⟨

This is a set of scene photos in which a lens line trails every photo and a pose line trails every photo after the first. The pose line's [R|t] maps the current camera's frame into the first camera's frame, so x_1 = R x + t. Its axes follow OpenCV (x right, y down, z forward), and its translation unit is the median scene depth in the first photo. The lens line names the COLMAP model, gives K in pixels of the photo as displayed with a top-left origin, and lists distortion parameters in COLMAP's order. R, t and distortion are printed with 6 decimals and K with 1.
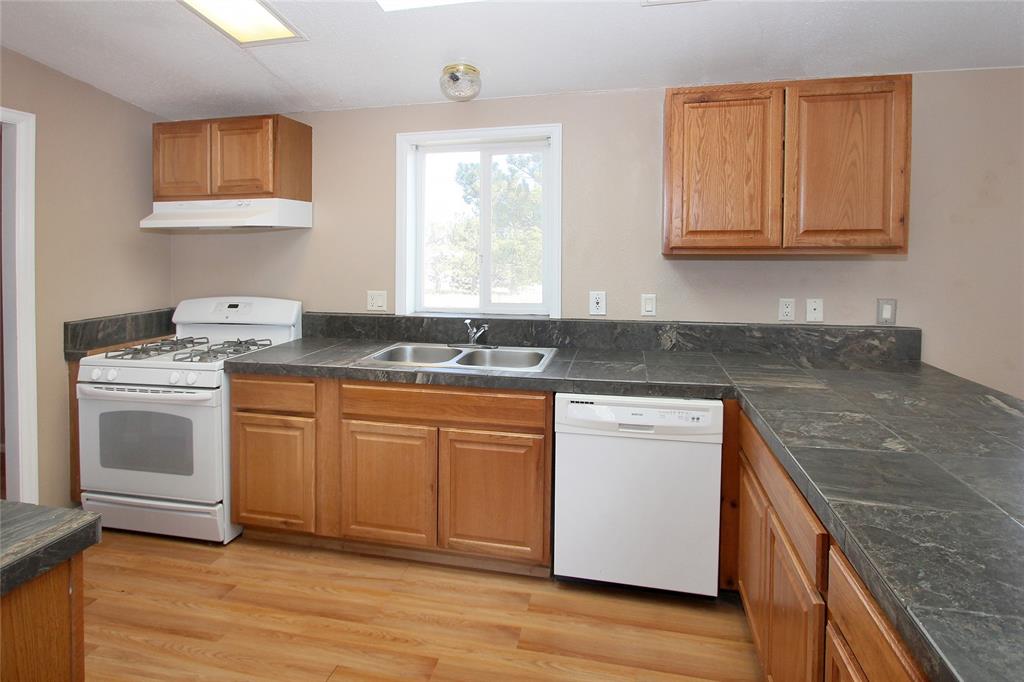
lens RADIAL K [[531.3, 0, 515.0], [0, 531.3, 250.9], [0, 0, 1]] dist [-0.008088, -0.000161]
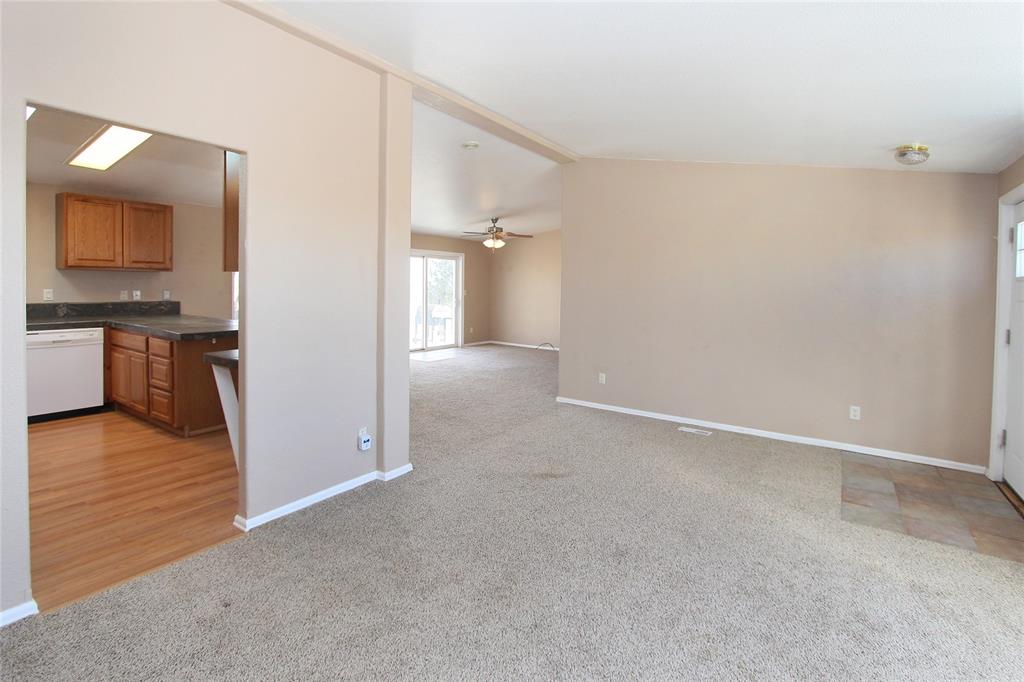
lens RADIAL K [[495.2, 0, 494.2], [0, 495.2, 321.0], [0, 0, 1]] dist [-0.018057, -0.000078]
pose [[0.383034, -0.056945, 0.921977, -0.850419], [-0.017221, 0.997484, 0.068763, 0.049491], [-0.923574, -0.042216, 0.381090, -1.315713]]
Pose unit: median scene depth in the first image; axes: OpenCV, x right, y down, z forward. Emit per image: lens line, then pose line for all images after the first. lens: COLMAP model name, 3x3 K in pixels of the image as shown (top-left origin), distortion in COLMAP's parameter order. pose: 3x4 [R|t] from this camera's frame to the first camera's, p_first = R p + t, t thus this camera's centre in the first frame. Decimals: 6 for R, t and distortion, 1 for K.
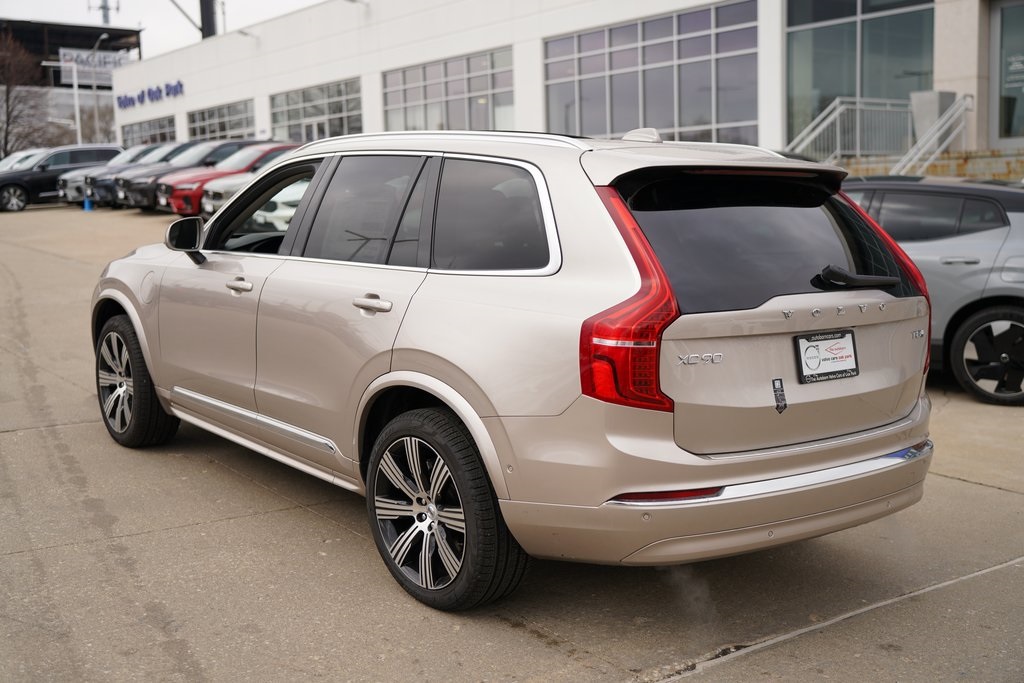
lens RADIAL K [[1158.7, 0, 511.7], [0, 1158.7, 340.4], [0, 0, 1]] dist [-0.050910, 0.000000]
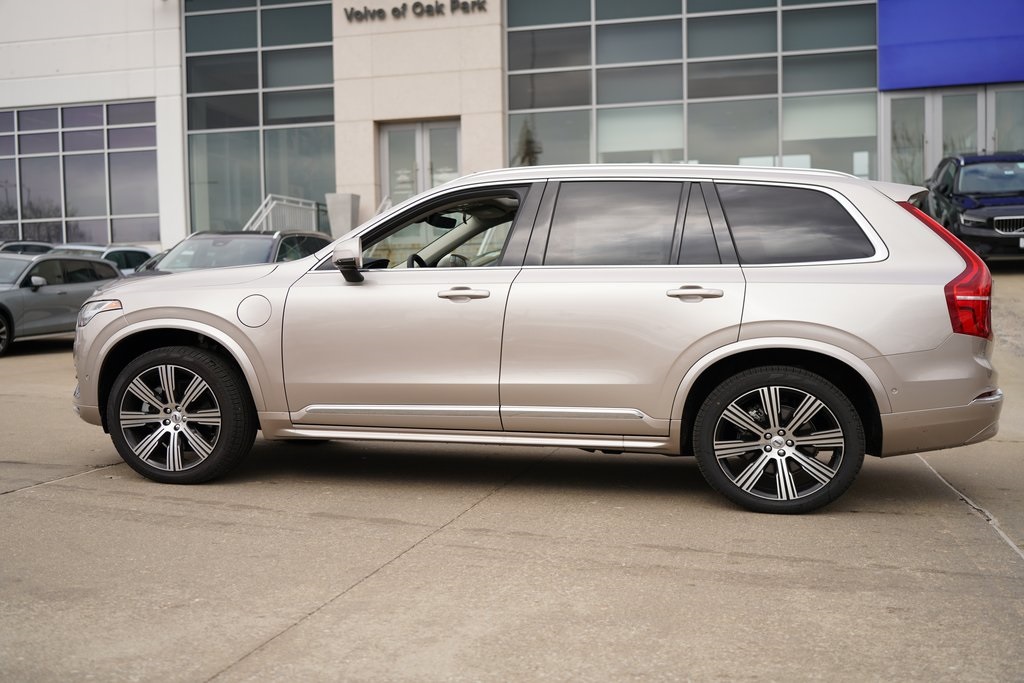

⟩

= Aim of the exercise =
Write out the rows from the line containing "Pose unit: median" through the end of the rows, both ends included, leaving the pictures out.

= Task answer =
Pose unit: median scene depth in the first image; axes: OpenCV, x right, y down, z forward. Emit per image: lens line, then pose line for all images after the first. lens: COLMAP model name, 3x3 K in pixels of the image as shown (top-left origin), distortion in COLMAP's parameter order. pose: 3x4 [R|t] from this camera's frame to the first camera's, p_first = R p + t, t thus this camera's centre in the first frame. Decimals: 6 for R, t and distortion, 1 for K.
lens RADIAL K [[1158.7, 0, 511.7], [0, 1158.7, 340.4], [0, 0, 1]] dist [-0.050910, 0.000000]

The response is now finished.